Developments over the past few months have been described as a “volcanic rise in protectionist sentiments from national governments.” General Electric’s bid for Alstom as well as numerous recent takeover proposals in the pharmaceutical sector, in particular Pfizer’s attempt to acquire AstraZeneca and AbbVie’s proposed takeover of Shire, have reinvigorated the long-running debate about greater state intervention in cross-border deal-making. There have been calls for a widening of public interest tests in merger control, or for the use of other legislative tools designed to protect vital sectors of the economy from certain foreign takeovers.

This article commences by briefly summarizing the evolution of merger control regimes, away from broad public interest tests and towards a competition-based assessment, in the United Kingdom and also internationally. In light of the recent, increasingly vocal demand for new or wider public interest considerations, it is time to take stock and explore what implications a shift or reversal in policy of this type may have. In order to do so, we set out to answer the question whether the U.K. merger control regime is in good health. One of the key tenets of medicine is the injunction that doctors should “first, do no harm;” any treatment required for a merger control regime must thus be based on a thorough diagnosis of its current state and the full potential implications of the medicine to be prescribed.

We will therefore examine the legal framework governing the current U.K. merger control regime insofar as public interest considerations are concerned, including its important interface with EU law. We then briefly move outside the confines of merger control to assess the extent to which public interest considerations can be invoked under foreign investment control rules in the United Kingdom and a number of other jurisdictions. Against this background, the article examines evidence relating to the economic impact of foreign investment, before it points to costs and risks that may arise if the United Kingdom or other jurisdictions were to broaden public interest tests in merger control. In the final section we will identify some hallmarks of what we regard as an economically efficient and durable regime.
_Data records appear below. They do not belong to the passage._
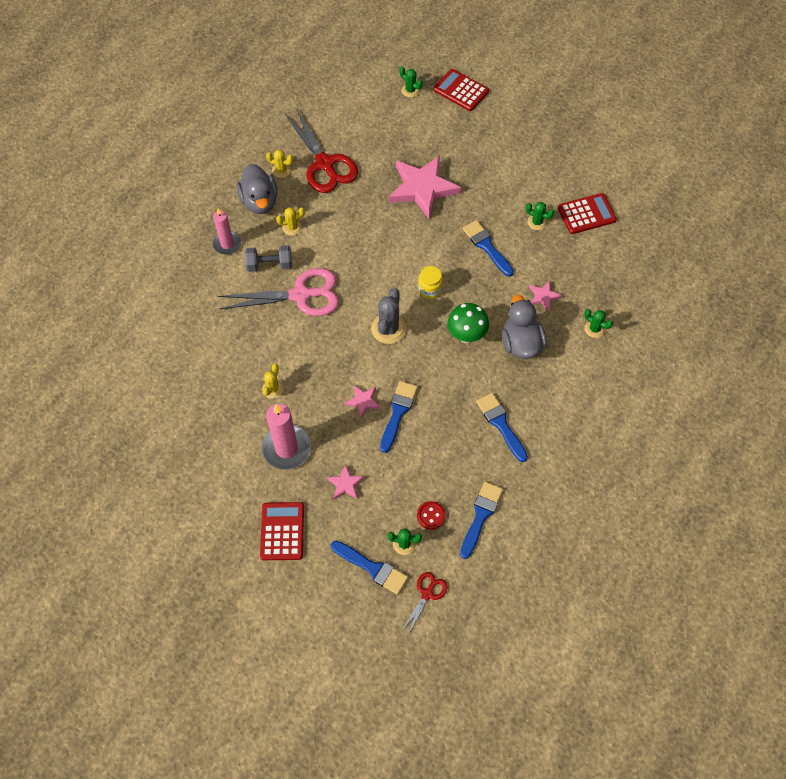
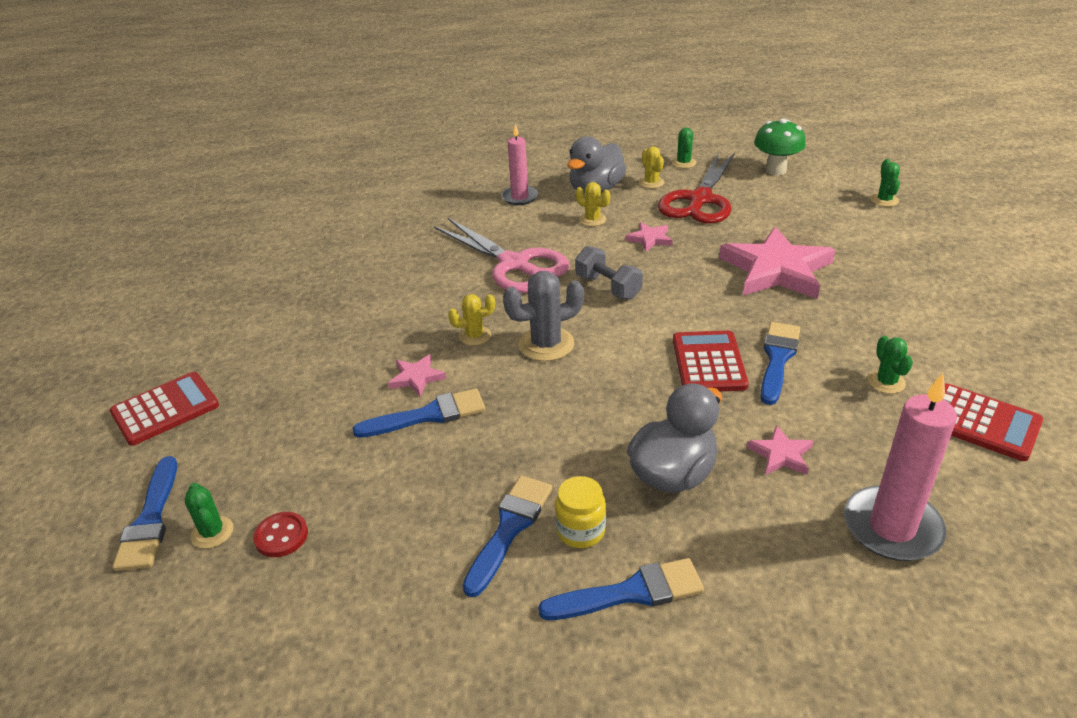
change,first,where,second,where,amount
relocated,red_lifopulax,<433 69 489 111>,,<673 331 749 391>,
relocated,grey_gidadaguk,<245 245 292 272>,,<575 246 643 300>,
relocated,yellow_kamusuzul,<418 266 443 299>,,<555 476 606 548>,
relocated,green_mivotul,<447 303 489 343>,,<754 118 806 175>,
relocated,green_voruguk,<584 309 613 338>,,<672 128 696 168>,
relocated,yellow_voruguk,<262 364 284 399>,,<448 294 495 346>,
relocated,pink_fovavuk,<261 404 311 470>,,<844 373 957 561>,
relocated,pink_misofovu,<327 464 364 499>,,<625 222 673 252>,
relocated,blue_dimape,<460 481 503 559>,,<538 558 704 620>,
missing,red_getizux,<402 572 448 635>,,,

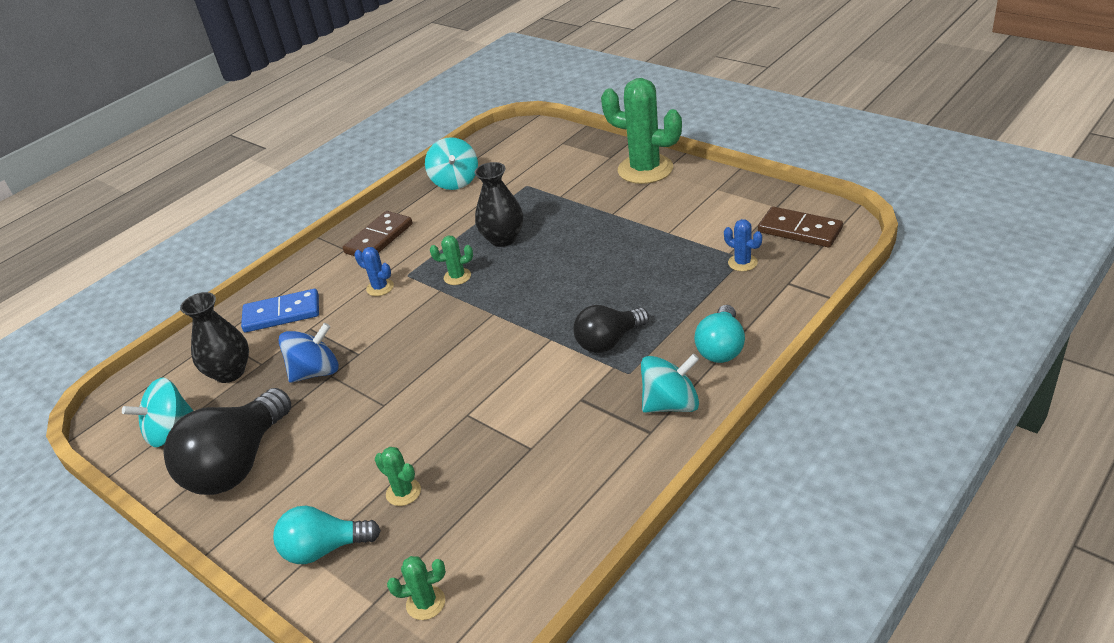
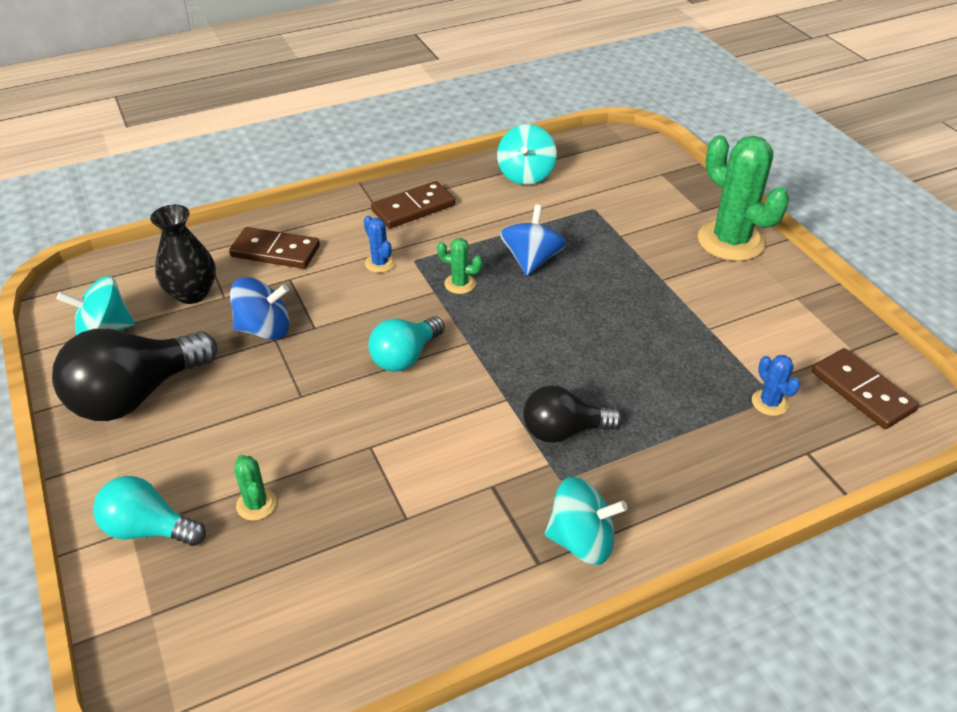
change,first,where,second,where,amount
exchanged,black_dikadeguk,<475 162 523 247>,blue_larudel,<500 205 566 276>,
colour,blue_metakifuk,<241 289 319 332>,brown_metakifuk,<229 227 320 269>,
relocated,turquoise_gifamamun,<694 305 745 363>,,<368 316 445 372>,
missing,green_voruguk,<387 556 446 620>,,,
We are not legislative policy makers. Instead, the CMA, as a statutory body and operator of the U.K. merger control machinery, applies the law as it is enacted. We are, however, mindful of the ongoing need to keep under review the working of the regime and how it is applied in light of new circumstances and observed shortcomings. It would be remiss not to point out costs and risks of potentially forfeiting the valuable progress made in recent years in clarifying and strengthening competition law regimes across the world—and with it the world trading system—and thereby greatly improving consumer welfare outcomes and easing tensions between nations. Any reversal of this progress would not be costless, in particular if examined in an international context.